CMU Study: Google’s Gemini Falls Short of ChatGPT, Signaling Work Ahead for Google
**Google Gemini vs. ChatGPT: A Battle of Large Language Models**
Google’s recent release of Gemini has garnered significant attention as the first large language model (LLM) that supposedly rivals OpenAI’s ChatGPT across various tasks. Reports have indicated that Gemini’s “Ultra” version outperforms GPT-4 on various tasks, while its “Pro” version is comparable to GPT-3.5. Aiming to shed light on the ongoing rivalry between these prominent language models, a new study conducted by Carnegie Mellon University (CMU) delves into Google Gemini’s language understanding and generation capabilities, comparing them with OpenAI’s GPT series. The study reveals interesting findings, highlighting a performance gap between Google Gemini and ChatGPT.
**Key Findings:**
* **Gemini Pro Matches GPT-3.5 Turbo:** In terms of model size and category, CMU’s study positions Gemini Pro as comparable to GPT 3.5 Turbo. While Gemini Pro’s accuracy generally matches that of GPT 3.5 Turbo, it falls slightly short, trailing behind GPT 4 by a significant margin. Notably, Gemini Pro’s average performance is marginally lower than GPT 3.5 Turbo, particularly in areas such as answer ordering bias on multiple-choice questions, multi-digit mathematical reasoning, premature termination of agent tasks, and answer failures due to aggressive content filtering. However, Gemini demonstrates an advantage in generating non-English languages and handling longer, more complex reasoning chains, especially in lengthy and intricate reasoning tasks. Furthermore, without answer filtering, Gemini excels in utilizing diverse languages.
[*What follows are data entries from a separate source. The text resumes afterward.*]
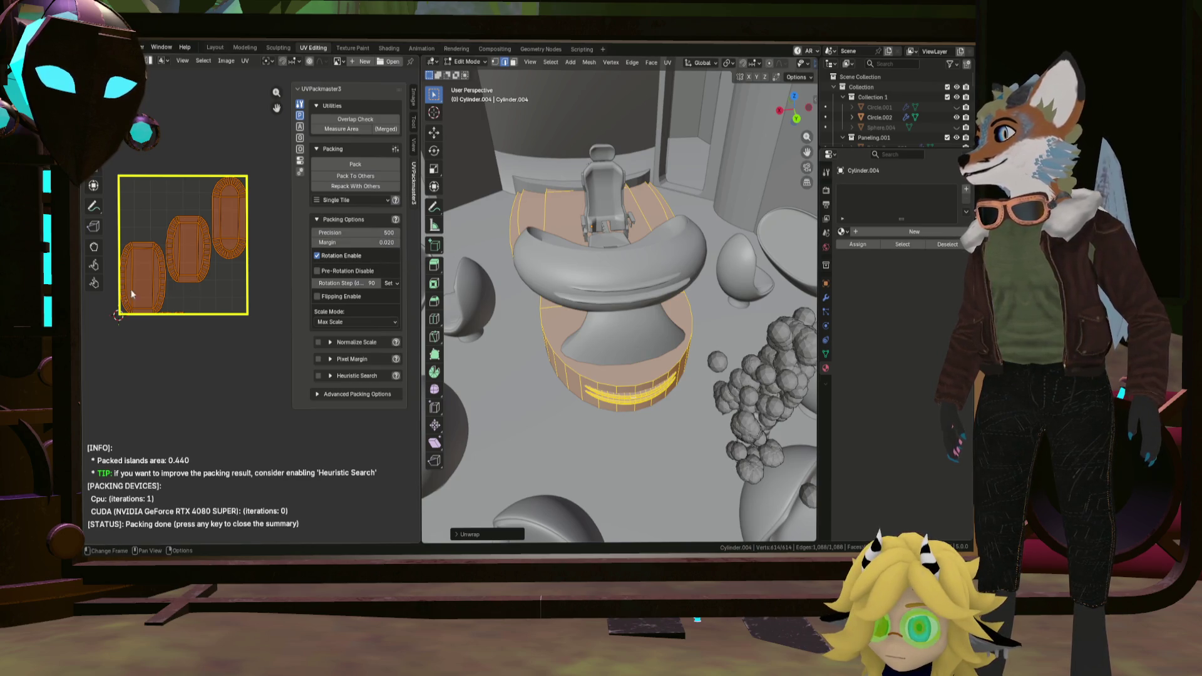
pyautogui.scroll(2, 142, 290)
pyautogui.scroll(4, 167, 296)
pyautogui.scroll(-6, 166, 296)
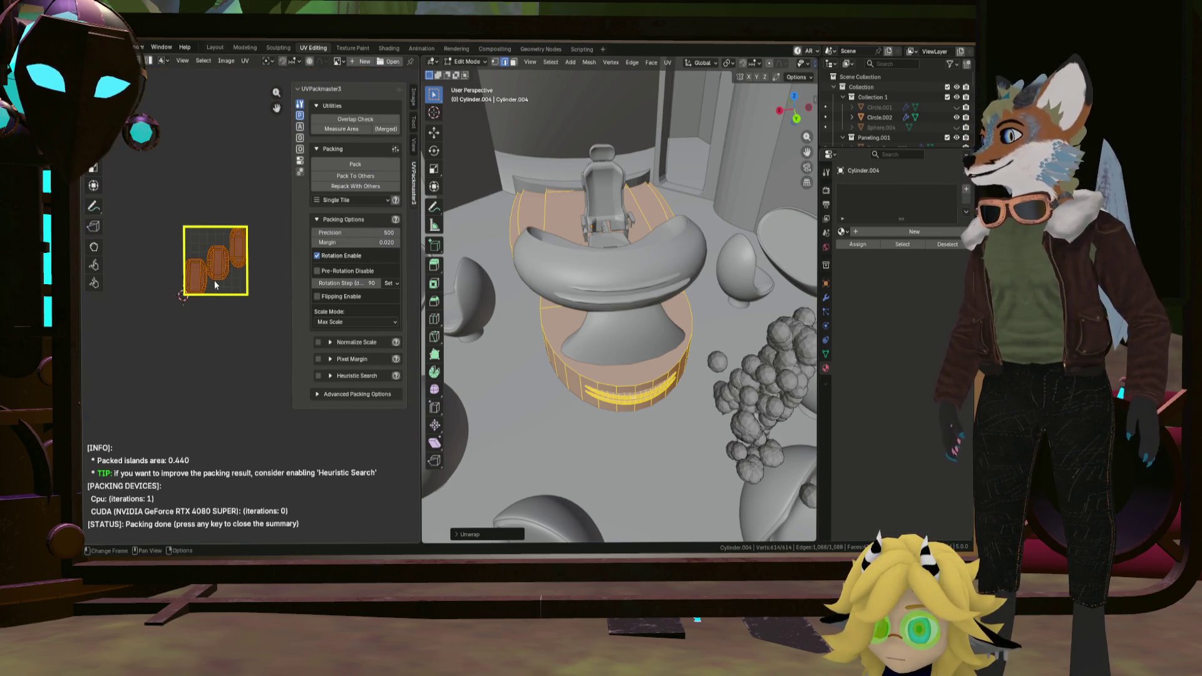
pyautogui.scroll(-8, 576, 224)
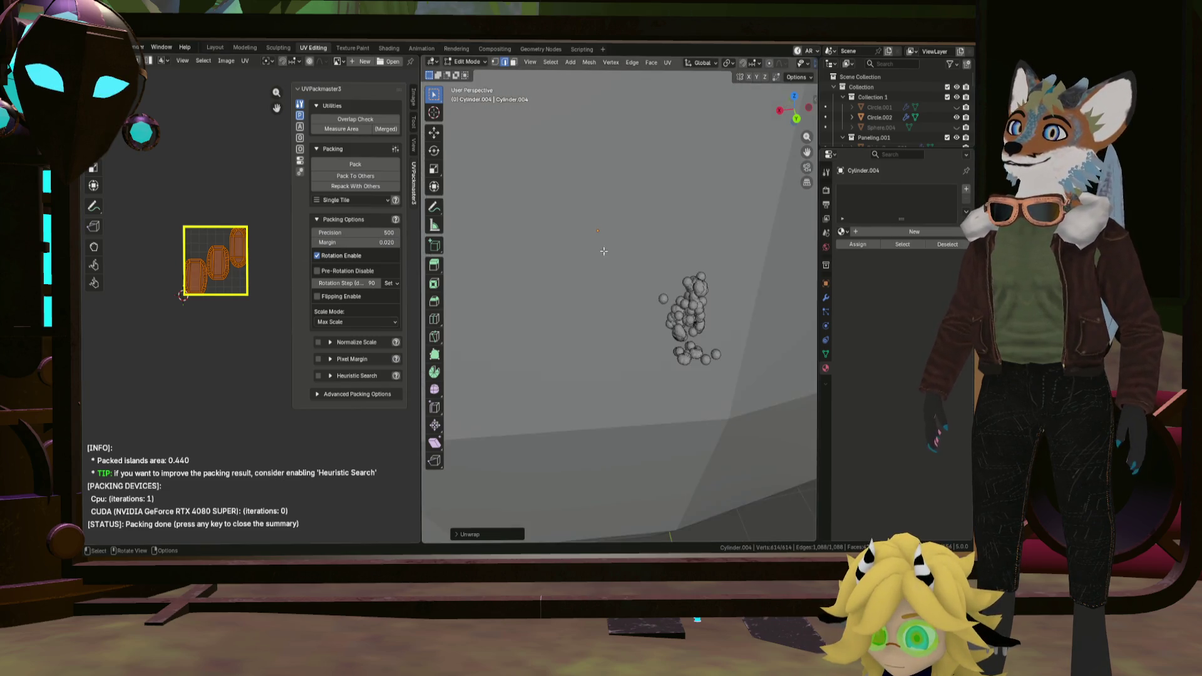
# Dismiss the UVPackmaster summary and return to the Layout workspace.
pyautogui.moveTo(577, 224)
pyautogui.mouseDown(button='middle')
pyautogui.moveTo(616, 245)
pyautogui.moveTo(291, 106)
pyautogui.mouseUp(button='middle')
* **Critical Large Language Model Capabilities:** The study delves into several crucial capabilities of large language models, revealing the following specific findings:
* **Knowledge Graph Question Answering:** Comparing the question-answering abilities of the models, Gemini Pro underperforms GPT 3.5 in most tasks, as depicted in the provided graph. The research team further analyzes the tasks where Gemini Pro falls behind/surpasses GPT 3.5, concluding that Gemini Pro lags in “human_sexuality” (social sciences), “formal_logic” (humanities), “elementary_mathematics” (STEM), and “professional_medicine” (professional domain). Meanwhile, in the two tasks where Gemini Pro outperforms GPT 3.5 Turbo, the advantage is marginal.
* **Reasoning Ability:** Gemini Pro’s overall accuracy in reasoning tasks slightly trails GPT 3.5 Turbo and falls well below GPT 4 Turbo. However, Gemini Pro struggles with longer, more complex problems, while GPT models exhibit greater robustness in handling such challenges. The study also identifies the tasks where GPT 3.5 Turbo’s performance significantly surpasses Gemini Pro.
* **Mathematical Ability:** As evident from the overall mathematical reasoning results, Gemini Pro’s accuracy on GSM8K, SVAMP, and ASDIV tasks, which involve multilingual prompts, is slightly lower than GPT 3.5 Turbo and significantly lower than GPT 4 Turbo. In the MAWPS task, all models achieve over 90% accuracy, but Gemini Pro still falls slightly behind GPT models.
* **Code Generation Ability:** In terms of code generation, Gemini Pro demonstrates strength in handling longer inputs and outputs in English tasks. Analysis reveals that Gemini Pro underperforms GPT 3.5 in most cases involving libraries like “mock,” “pandas,” “numpy,” and “datetime.” However, it outperforms both GPT 3.5 and GPT 4 in tasks involving “matplotlib,” indicating Gemini’s enhanced capability in performing data visualization through code execution.
* **Machine Translation Ability:** Gemini Pro outperforms GPT 3.5 Turbo and GPT 4 Turbo in eight languages in terms of translation capability. In comparison, Gemini Pro exhibits superior performance in eight out of 20 languages tested against GPT 3.5 Turbo and GPT 4 Turbo, achieving the best results in four languages. However, Gemini Pro displays a strong tendency toward blocked responses in approximately 10 language pairs.
The CMU study provides valuable insights into the capabilities of Google Gemini, highlighting areas where it falls short compared to OpenAI’s ChatGPT. While Gemini Pro demonstrates proficiency in certain tasks, it faces challenges in matching the overall performance of ChatGPT. The findings underscore the need for continuous improvement and further research in the realm of large language models, as the pursuit of developing more capable and versatile AI systems continues.